■ **WHAT TO DO**
Take the entries below and write them out exactly, with each picture removed.

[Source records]
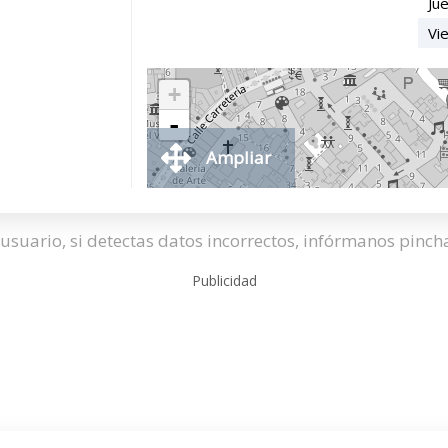
Ju
Vi
+
-
Ampliar
usuario, si detectas datos incorrectos, infórmanos pinc
Publicidad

■ **WRITTEN REPLY**
Ju
Vi
+
-
Ampliar
usuario, si detectas datos incorrectos, infórmanos pinc
Publicidad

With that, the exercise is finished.